GSK brings researchers in-house


A new research collaboration model from GSK with its Immunology Catalyst sabbatical program that embeds academic scientists in the company's laboratories.

The academic immunologists, who are predominantly focused on basic science, will join a GSK R&D facility in the UK, where they will work alongside the company's scientists while pursuing their own independent research.

The academics will have access to GSK’s technologies and research tools and, by connecting with the company's scientists, have the opportunity to expand their knowledge of drug discovery and translational research.

Australian Professor John Hamilton from the University of Melbourne was the first academic to join the program. He is an internationally renowned expert in the field of macrophage biology and has been a leader of GM-CSF biology, elucidating its role in inflammatory disease pathways for many years.

“A functioning immune system is crucial for human survival - and understanding its complexities in both health and disease is proving critical to almost every area of medicine; not just infectious disease, vaccinology and autoimmune conditions," said Dr Andrew Weekes, Medical Director of GSK Australia. "GSK already has multiple research programmes with potential applications across multiple disease areas including respiratory medicine, rheumatology and oncology based on immunological approaches – and we recognise that we need to do more to stimulate innovation in new ways.”

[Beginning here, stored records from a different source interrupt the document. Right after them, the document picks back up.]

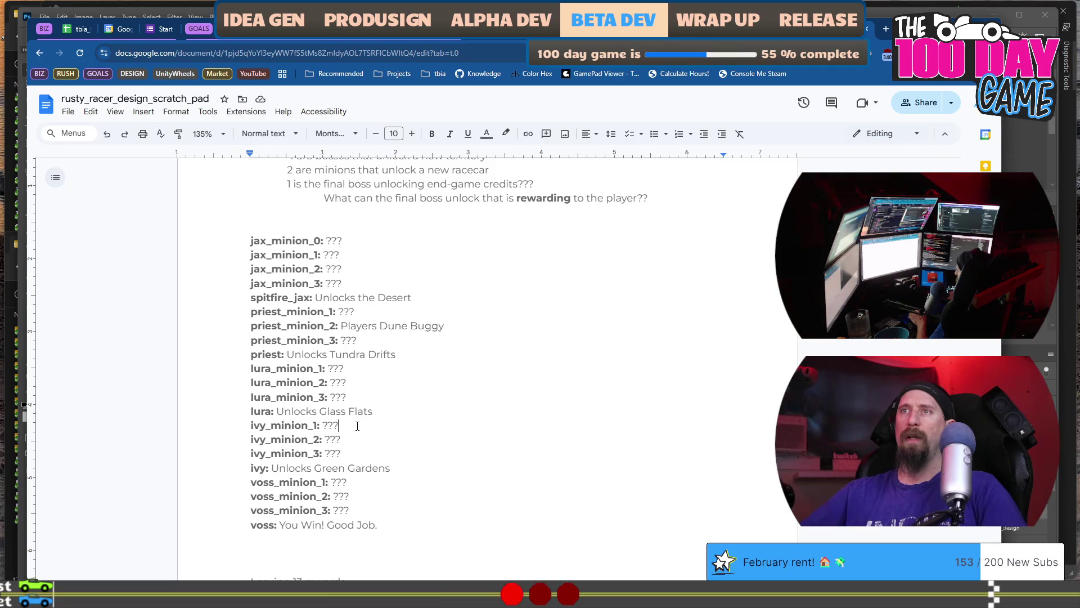
- Replace the '???' after ivy_minion_1 with 'Players Rally Racecar'
{"action": "scroll", "coordinate": [403, 321], "scroll_direction": "down", "scroll_amount": 3}
{"action": "scroll", "coordinate": [407, 316], "scroll_direction": "up", "scroll_amount": 2}
{"action": "scroll", "coordinate": [412, 314], "scroll_direction": "down", "scroll_amount": 1}
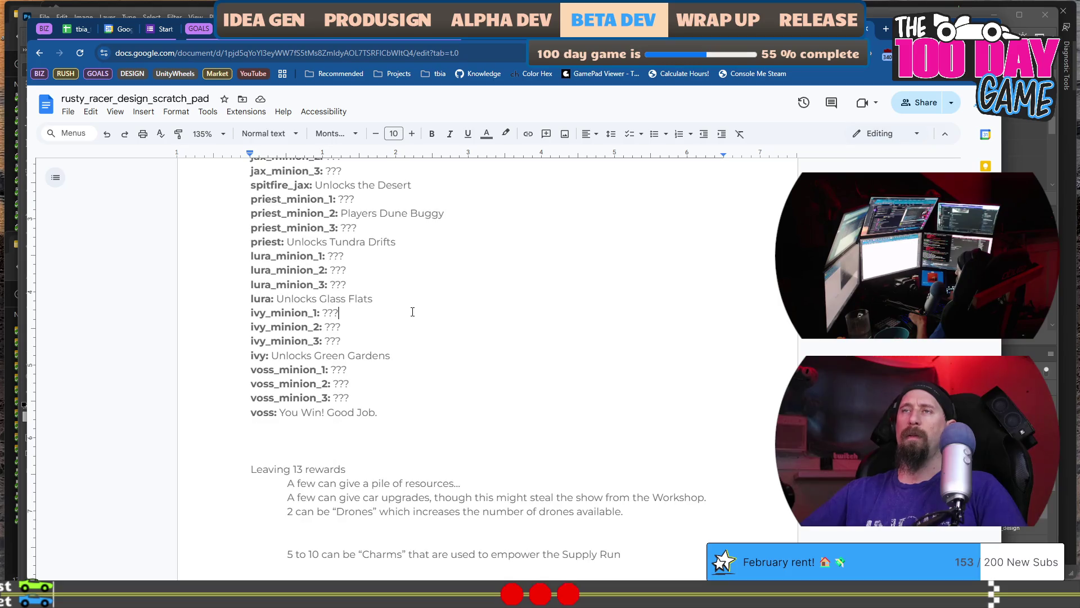
{"action": "left_click", "coordinate": [413, 312]}
{"action": "key", "text": "Right"}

"We are delighted that Professor Hamilton was the first academic to join our researchers at our global R&D hub in Stevenage, UK in 2015 and will remain an ongoing collaborator. He has played a key role in understanding the causes of arthritic disease and pain and will contribute significantly to the vibrant immunology community we are building across GSK,” added Dr Weekes.

In his research, Professor Hamilton discovered that a particular protein, GM-CSF, might be a pro-inflammatory mediator in arthritis - demonstrating that depletion can reduce inflammatory and arthritic pain. It is potentially significant because effective pain control is one of the key challenges for people with osteoarthritis.

“My period with the GSK Immunology Network in the UK and USA enabled me to gain an appreciation of what GSK is currently achieving in the Immunology/Inflammation area," said Professor Hamilton. "I was able to contribute some fruitful ideas in return. Overall it was a positive experience for me mainly because of the degree of 'openness' in my interactions with GSK and because I was made to feel welcomed.”